Remember, the first policy is scoped to All Computers. It’s going to appear in Self Service on every Mac. The second policy is scoped only to those computers with the drivers already installed. If Self Service shows both policies, the current Mac falls into both scopes.
With a simple tweak, Self Service should display only the one needed policy:
1. In the JSS, choose Computers > Policies > “Install Accounting Secure Printer with drivers” policy. (This is the original policy.)
2. Under the Scope tab, leave Target Computers scoped to All Computers and choose the Exclusions tab.
3. Click the Add button > Computer Groups tab and add the new “HP Printer Drivers Already Installed” smart computer group. Although this policy is scoped to all computers, excluding the smart group of Macs with the drivers installed hides the policy from them.
4. Save the original policy, return to Self Service and refresh its window by pressing Command + R. Now, only the policy installing the printer without installing the drivers appears. Test re-installing the printer using this policy.
Note again how long Self Service needs to run this policy. It completes in just a few seconds because it avoids installing the HP drivers. In the end, this saves the user time and mitigates frustration waiting for the policy to complete.
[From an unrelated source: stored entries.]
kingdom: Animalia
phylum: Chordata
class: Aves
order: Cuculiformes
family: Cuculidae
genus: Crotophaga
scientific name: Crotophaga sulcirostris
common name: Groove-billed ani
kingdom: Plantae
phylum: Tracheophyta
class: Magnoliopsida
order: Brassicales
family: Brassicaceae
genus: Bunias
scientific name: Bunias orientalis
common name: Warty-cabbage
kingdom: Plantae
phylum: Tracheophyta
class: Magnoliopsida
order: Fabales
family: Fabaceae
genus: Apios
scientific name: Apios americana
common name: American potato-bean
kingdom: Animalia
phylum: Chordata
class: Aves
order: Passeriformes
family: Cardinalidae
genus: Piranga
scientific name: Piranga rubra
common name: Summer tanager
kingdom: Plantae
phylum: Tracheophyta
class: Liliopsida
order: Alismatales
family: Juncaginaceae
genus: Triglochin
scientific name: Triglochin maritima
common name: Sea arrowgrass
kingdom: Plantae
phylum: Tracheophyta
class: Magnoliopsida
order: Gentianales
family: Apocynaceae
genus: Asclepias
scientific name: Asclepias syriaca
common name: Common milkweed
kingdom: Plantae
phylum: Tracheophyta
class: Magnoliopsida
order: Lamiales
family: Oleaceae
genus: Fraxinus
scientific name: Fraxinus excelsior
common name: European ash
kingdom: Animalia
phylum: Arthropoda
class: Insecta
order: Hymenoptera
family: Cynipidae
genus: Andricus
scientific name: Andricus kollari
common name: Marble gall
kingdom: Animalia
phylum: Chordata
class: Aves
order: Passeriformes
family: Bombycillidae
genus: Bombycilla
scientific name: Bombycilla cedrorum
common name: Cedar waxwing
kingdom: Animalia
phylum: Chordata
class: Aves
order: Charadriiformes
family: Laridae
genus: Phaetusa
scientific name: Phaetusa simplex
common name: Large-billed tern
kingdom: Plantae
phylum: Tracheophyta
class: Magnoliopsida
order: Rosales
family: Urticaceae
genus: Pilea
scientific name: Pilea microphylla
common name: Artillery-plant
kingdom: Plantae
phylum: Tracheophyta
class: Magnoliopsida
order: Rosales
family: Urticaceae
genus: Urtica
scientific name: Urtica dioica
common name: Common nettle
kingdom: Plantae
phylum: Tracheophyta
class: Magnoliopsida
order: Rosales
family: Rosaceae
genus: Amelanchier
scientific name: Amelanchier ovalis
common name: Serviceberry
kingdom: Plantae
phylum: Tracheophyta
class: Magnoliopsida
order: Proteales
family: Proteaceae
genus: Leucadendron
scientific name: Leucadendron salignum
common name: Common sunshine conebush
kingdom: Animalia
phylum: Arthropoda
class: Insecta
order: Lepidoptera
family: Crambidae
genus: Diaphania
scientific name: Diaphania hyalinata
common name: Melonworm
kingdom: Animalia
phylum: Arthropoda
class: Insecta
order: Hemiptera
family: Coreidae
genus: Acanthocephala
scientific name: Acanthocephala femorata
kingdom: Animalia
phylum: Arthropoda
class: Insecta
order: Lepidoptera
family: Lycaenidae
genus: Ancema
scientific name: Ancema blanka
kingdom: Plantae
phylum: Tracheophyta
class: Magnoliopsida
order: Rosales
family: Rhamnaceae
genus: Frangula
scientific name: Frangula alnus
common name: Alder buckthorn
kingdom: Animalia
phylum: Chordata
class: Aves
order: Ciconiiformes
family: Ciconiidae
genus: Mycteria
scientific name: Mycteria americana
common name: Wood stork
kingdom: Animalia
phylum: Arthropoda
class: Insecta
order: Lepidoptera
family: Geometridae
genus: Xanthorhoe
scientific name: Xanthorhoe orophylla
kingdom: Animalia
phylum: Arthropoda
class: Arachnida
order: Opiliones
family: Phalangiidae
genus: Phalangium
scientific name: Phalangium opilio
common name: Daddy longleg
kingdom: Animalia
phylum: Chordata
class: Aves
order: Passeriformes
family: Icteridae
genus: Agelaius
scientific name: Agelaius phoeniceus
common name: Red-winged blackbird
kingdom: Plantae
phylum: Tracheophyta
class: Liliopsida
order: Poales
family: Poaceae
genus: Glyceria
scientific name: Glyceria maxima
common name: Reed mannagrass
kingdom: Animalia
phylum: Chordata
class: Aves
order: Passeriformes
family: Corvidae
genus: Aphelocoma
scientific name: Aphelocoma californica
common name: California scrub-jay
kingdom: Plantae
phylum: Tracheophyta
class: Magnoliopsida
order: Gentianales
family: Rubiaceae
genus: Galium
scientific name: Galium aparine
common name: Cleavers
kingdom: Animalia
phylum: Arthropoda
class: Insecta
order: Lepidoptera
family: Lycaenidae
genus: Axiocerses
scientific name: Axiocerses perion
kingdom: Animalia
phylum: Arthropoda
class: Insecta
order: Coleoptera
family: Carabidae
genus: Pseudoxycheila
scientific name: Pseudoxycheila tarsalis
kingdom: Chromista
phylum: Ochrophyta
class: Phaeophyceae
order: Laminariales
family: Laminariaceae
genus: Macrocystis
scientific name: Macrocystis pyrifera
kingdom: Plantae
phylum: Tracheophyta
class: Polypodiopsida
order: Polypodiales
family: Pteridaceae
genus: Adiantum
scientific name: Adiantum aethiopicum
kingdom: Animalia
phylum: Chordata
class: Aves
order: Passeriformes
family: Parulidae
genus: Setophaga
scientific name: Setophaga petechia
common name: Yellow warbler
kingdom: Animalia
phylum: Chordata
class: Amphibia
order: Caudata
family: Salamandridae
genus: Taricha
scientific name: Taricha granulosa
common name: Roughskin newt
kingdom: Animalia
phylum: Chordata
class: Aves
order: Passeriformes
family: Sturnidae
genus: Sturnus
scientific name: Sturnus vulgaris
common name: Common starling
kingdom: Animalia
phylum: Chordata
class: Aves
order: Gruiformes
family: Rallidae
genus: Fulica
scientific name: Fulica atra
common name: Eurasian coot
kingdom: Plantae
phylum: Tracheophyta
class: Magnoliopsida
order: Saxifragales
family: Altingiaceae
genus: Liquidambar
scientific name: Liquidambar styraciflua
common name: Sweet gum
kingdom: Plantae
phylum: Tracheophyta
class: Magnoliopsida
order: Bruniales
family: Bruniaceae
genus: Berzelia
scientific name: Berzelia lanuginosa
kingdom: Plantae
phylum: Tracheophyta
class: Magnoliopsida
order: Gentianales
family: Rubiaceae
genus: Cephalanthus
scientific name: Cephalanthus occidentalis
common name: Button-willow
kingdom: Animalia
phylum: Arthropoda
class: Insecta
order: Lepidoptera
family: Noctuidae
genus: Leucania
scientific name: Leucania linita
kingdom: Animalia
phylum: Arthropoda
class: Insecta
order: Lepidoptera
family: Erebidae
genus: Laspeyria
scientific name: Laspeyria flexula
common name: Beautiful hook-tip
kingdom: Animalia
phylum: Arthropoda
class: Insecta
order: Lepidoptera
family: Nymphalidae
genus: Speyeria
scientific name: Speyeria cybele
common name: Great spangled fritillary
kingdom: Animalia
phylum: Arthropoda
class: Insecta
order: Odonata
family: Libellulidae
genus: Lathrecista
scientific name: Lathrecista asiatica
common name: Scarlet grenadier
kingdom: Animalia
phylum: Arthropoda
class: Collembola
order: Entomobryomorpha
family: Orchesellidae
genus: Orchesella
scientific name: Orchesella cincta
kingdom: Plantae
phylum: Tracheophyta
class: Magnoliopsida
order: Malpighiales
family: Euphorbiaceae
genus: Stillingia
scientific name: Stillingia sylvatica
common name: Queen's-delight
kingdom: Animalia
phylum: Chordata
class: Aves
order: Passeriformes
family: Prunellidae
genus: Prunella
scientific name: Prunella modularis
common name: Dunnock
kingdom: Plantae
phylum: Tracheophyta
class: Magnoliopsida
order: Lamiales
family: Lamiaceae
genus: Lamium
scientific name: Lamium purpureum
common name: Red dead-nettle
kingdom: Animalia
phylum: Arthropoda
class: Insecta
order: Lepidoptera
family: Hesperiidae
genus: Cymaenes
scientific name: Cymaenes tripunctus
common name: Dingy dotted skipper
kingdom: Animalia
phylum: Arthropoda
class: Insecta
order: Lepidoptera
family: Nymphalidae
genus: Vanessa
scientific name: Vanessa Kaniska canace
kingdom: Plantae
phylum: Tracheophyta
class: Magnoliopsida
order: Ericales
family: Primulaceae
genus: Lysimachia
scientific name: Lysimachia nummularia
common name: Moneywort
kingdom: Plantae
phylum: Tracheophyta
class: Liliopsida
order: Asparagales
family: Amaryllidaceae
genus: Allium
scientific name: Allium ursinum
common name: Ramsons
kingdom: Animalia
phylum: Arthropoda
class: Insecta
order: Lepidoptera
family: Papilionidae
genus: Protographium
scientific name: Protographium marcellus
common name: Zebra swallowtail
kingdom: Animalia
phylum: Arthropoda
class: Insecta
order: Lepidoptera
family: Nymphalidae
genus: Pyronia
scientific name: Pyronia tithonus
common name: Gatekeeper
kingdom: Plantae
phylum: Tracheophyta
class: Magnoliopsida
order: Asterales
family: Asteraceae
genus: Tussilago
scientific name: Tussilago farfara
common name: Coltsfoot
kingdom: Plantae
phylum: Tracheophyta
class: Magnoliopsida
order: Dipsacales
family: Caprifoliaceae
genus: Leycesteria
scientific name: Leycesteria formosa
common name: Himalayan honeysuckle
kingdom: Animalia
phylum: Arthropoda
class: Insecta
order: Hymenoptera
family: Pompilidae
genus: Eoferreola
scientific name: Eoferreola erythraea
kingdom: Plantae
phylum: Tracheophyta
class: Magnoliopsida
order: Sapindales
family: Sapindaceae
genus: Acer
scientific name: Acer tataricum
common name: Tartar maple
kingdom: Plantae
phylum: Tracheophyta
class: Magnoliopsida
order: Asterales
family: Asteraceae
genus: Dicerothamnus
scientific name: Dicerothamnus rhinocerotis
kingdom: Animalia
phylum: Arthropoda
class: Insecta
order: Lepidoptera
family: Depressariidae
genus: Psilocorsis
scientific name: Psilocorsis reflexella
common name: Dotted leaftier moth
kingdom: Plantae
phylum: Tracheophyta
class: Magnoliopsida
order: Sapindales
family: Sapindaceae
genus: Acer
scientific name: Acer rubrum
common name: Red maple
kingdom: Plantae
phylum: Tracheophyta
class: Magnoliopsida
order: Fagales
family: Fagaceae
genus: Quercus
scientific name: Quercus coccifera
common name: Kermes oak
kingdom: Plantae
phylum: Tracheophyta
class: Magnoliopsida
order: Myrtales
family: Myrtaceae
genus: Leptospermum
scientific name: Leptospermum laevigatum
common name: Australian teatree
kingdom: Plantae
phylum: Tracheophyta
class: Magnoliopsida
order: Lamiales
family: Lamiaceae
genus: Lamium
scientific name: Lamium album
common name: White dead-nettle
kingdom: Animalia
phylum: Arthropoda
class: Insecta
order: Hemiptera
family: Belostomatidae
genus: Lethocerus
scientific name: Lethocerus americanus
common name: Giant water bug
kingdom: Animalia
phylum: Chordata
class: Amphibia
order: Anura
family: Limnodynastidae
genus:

Other ideas for dual Self Service policies include installing software with the first policy and using the second policy to uninstall the software. (Don’t forget to change the “Install” button to “Remove”.) Or create dual policies to help users switch between internal and external mail servers in Microsoft Outlook.
To the end user, a dual policy setup only ever appears as a single item in Self Service. He or she will never realize it’s changing dynamically to show just what’s needed based on inventory information in the JSS.